Les raisons libérales du choix référendaire
Mais la même exigence peut et doit être désormais celle des libéraux, et ce pour des raisons strictement… libérales.
Car, contrairement aux termes du débat tel qu’il est posé, la France n’est nullement aujourd’hui prise dans un dilemme entre liberté et sécurité ou entre souveraineté populaire et libertés individuelles. Elle est bien davantage exposée à la restriction des grandes libertés par une classe politique détenant l’essentiel du pouvoir d’État : configuration contre laquelle les libéraux se sont toujours battus depuis Montesquieu et Bastiat.
La facilité avec laquelle nos Cours suprêmes (Conseil d’Etat et Conseil Constitutionnel) ont ainsi accepté les mesures de contrainte extrême prises durant l’épidémie de la Covid aurait déjà dû alerter. On aurait dû aussi s’étonner du découpage à la hache de la loi immigration de 2024 par le Conseil Constitutionnel au nom d’un littéralisme juridique pointilleux, alors même que ledit Conseil avait fait preuve d’une souplesse interprétative infinie pour faire entrer le principe de fraternité dans le droit positif… Les contorsions du raisonnement juridique que l’on trouve dans nombre de décisions judiciaires ou administratives récentes devraient à tout le moins faire réfléchir les défenseurs extatiques de « l’État de droit ».
Un État qui prouve au demeurant chaque jour son incapacité à assurer ses missions régaliennes premières ; qui, pour compenser son impuissance face aux vrais délinquants, se consacre à la chasse aux fumeurs ; qui cherche à limiter la liberté d’expression au nom du « combat contre la désinformation » ; qui entrave sans cesse davantage, au nom de l’environnement ou de la justice sociale le droit de propriété, pourtant « inviolable et sacré » d’après la Déclaration des droits de l’homme. Bref, qui régente de plus en plus la sphère privée, voire intime, que le libéralisme s’efforce depuis toujours d’arracher à son emprise. Force est de constater que les libertés individuelles sont en péril en France par l’action de l’État lui-même. Ou par son inaction en matière de sécurité publique, fondement même du contrat social dans la philosophie libérale. Rappelons à cet égard que si les libéraux combattent la dictature de la majorité sur les minorités, ils n’ont jamais plaidé, bien au contraire, pour la dictature de ces dernières, quelles qu’elles soient.

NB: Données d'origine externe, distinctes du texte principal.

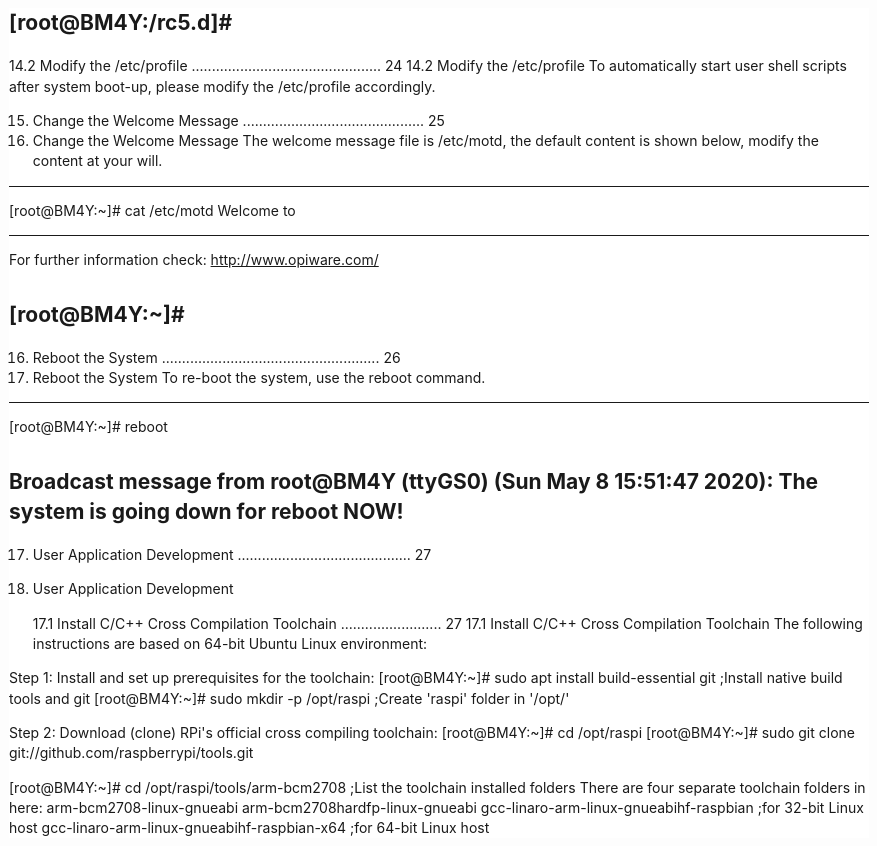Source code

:[root@BM4Y:/rc5.d]# 
---------------------------------------

14.2 Modify the /etc/profile ............................................... 24
14.2 Modify the /etc/profile
To automatically start user shell scripts after system boot-up, please modify the /etc/profile accordingly.

15. Change the Welcome Message ............................................. 25
15. Change the Welcome Message
The welcome message file is /etc/motd, the default content is shown below, modify the content at your will.
---------------------------------------
[root@BM4Y:~]# cat /etc/motd
Welcome to
** ** **

For further information check:
http://www.opiware.com/

[root@BM4Y:~]# 
---------------------------------------

16. Reboot the System ...................................................... 26
16. Reboot the System
To re-boot the system, use the reboot command.
---------------------------------------
[root@BM4Y:~]# reboot

Broadcast message from root@BM4Y (ttyGS0) (Sun May 8 15:51:47
2020):
The system is going down for reboot NOW!
---------------------------------------

17. User Application Development ........................................... 27
17. User Application Development

    17.1 Install C/C++ Cross Compilation Toolchain ......................... 27
17.1 Install C/C++ Cross Compilation Toolchain
The following instructions are based on 64-bit Ubuntu Linux environment:

Step 1: Install and set up prerequisites for the toolchain:
[root@BM4Y:~]# sudo apt install build-essential git  ;Install native build tools and git
[root@BM4Y:~]# sudo mkdir -p /opt/raspi              ;Create 'raspi' folder in '/opt/'

Step 2: Download (clone) RPi's official cross compiling toolchain:
[root@BM4Y:~]# cd /opt/raspi
[root@BM4Y:~]# sudo git clone git://github.com/raspberrypi/tools.git

[root@BM4Y:~]# cd /opt/raspi/tools/arm-bcm2708      ;List the toolchain installed folders
There are four separate toolchain folders in here:
arm-bcm2708-linux-gnueabi
arm-bcm2708hardfp-linux-gnueabi
gcc-linaro-arm-linux-gnueabihf-raspbian      ;for 32-bit Linux host
gcc-linaro-arm-linux-gnueabihf-raspbian-x64  ;for 64-bit Linux host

Autrement dit, la démocratie a besoin du référendum pour garantir l’exercice de la volonté populaire contre un pouvoir confisqué ; le libéralisme, lui, exige aujourd’hui, en totale continuité avec son inspiration originelle, le même recours pour contrer un pouvoir liberticide.
[1] R. Doan, Faire de la France une démocratie, Paris, 2025.